If we eat there and I see the pictures of the Code Talkers I'll pay my respects. They were responsible for saving more lives than almost any other group. I wonder how many enemy code breakers ended up wearing straight jackets taking happy pills.

I don't know about riding in the back of a deuce and a half though, have to take a look at the seats first. I'll bet we can find someone to give us a tour without having to bring our own 4x4. 

Girl Scout cookies are universal you can get them in any town or village I've been in here and I used to get around a lot. S'Moas, mmmmmmm!

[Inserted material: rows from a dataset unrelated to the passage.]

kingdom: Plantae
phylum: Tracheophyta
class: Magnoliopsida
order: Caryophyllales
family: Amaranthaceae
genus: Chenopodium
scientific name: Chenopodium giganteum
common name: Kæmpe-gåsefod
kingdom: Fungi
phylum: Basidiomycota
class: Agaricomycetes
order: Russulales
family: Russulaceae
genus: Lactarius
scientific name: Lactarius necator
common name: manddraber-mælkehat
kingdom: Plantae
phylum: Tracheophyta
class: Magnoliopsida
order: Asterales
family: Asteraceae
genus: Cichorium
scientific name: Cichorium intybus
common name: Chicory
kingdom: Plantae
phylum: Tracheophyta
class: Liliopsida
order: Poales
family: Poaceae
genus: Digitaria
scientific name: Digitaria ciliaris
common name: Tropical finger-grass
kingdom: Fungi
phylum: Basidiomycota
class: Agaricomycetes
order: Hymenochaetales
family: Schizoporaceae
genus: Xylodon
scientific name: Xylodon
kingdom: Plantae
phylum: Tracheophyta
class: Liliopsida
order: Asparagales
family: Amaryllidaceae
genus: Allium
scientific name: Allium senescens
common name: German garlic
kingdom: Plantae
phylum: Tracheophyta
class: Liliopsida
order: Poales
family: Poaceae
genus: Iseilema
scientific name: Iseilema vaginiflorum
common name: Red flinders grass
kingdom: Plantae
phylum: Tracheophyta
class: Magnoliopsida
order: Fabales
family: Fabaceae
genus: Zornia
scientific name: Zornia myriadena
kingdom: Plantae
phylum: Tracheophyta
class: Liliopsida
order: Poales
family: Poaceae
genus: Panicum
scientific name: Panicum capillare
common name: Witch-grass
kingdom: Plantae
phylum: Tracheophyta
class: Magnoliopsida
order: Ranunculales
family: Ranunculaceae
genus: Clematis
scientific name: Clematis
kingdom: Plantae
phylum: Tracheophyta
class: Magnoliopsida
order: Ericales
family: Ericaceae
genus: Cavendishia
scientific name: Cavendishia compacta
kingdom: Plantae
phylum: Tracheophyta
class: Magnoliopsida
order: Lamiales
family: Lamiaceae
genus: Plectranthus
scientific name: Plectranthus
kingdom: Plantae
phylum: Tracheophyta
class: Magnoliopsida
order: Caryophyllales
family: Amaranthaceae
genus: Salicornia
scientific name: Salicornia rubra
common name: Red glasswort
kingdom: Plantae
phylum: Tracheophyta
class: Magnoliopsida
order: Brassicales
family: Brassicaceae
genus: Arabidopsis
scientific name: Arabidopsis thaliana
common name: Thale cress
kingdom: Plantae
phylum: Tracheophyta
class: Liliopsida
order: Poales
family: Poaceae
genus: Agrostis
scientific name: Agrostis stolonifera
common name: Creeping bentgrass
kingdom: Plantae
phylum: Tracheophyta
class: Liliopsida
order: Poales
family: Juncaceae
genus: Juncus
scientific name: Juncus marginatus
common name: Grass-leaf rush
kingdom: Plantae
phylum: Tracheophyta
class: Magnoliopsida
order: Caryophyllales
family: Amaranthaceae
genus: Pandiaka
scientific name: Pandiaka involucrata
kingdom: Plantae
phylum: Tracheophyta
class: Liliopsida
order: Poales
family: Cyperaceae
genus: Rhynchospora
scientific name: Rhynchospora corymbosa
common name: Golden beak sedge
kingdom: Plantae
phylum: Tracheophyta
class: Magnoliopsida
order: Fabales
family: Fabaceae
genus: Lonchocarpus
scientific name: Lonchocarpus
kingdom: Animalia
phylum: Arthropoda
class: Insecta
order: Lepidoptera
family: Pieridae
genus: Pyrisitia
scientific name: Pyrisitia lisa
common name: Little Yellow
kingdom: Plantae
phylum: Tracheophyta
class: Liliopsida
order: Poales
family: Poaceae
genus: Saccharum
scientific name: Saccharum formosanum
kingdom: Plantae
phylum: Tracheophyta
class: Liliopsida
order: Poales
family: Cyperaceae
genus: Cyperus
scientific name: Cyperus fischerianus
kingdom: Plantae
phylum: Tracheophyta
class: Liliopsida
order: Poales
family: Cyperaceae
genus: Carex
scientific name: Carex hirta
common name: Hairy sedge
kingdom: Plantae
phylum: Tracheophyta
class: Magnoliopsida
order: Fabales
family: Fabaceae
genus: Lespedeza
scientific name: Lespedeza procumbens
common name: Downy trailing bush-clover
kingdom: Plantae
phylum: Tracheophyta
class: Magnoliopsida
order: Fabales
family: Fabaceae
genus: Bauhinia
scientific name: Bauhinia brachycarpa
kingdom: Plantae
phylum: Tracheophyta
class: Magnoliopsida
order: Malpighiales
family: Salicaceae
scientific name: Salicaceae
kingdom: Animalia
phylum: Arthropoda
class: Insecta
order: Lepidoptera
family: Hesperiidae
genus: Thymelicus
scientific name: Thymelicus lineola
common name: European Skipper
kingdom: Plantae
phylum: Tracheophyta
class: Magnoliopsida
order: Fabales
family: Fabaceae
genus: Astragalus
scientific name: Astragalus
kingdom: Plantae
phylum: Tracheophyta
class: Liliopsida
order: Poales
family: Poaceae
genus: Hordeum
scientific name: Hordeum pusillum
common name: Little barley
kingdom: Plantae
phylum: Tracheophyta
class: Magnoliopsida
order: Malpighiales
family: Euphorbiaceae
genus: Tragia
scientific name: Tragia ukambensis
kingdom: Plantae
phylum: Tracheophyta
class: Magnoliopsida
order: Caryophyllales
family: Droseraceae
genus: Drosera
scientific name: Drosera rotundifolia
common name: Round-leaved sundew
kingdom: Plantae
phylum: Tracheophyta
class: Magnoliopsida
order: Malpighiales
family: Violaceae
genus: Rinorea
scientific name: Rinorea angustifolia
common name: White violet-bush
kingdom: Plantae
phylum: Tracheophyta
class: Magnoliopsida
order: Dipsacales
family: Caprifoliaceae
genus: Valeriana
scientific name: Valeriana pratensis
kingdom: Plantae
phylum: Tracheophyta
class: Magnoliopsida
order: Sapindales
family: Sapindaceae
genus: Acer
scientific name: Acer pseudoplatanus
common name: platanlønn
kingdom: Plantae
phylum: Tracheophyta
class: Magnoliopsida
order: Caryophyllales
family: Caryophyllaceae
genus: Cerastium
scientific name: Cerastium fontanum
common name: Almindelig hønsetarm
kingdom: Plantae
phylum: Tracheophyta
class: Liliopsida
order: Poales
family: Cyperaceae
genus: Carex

Thanks, I'm liking Chinle more all the time. 

Frosty The Lucky.

When I was at Bell Labs we had a talk by a surviving code talker.  They used a two level code; the first level was Navaho; the second level was they made up what various military things were called; so even if you spoke Navaho you still wouldn't know exactly what was being said.  Turns out that there was a  lack of Navaho speaking Japanese at that time. (I know of one; but he married into the tribe and lived out here before during and after the war. Grandfather to one of my friends.)

I watched an interview with a few code talkers some time back and they spoke code in Navajo IIRC they'd chat a little before getting down to business where they exchanged the page or # of the code they were going to use. That was in a private code. 

Frosty The Lucky.

  • 4 months later...

WOW that pattern. That is amazing. Great work.

  • Author

FL: Thank you...it took me a while to get that pattern worked out and to get a piece that long but this one worked out pretty well..

JPH

  • Author

Thomas: I am finishing up the Japanese section as well as the crucible sections and the grip section..I am also starting the photography and line drawings... work progresses..hopefully this spring..

While the blade came out rather nice//what I am most pleased with is the grip.. I was a bit concerned about the amount of heat that was needed to melt the copal,  going from the information I could glean from Roman texts, it did work but the texts really didn't say much about the amount of heat it took..all it said was heated over coals...but it did come out pretty snazzy...

JPH

Yes the old texts are like that; I enjoy reading the "disposable apprentice methods" to my shop minions---like XXXXXXXX; hmmm not even going to explain that in public---stupidly dangerous!

I'll start saving my change to buy a copy when it comes out.

  • 4 months later...

Thomas, your minions appreciate your consideration. We are glad that you tell us about it before we try it.... We have no desire to be the "Expendable Minion."

 

Thom - A minion trying to stay alive and learn more from Thomas.

 

PS. I am also saving change to buy a copy.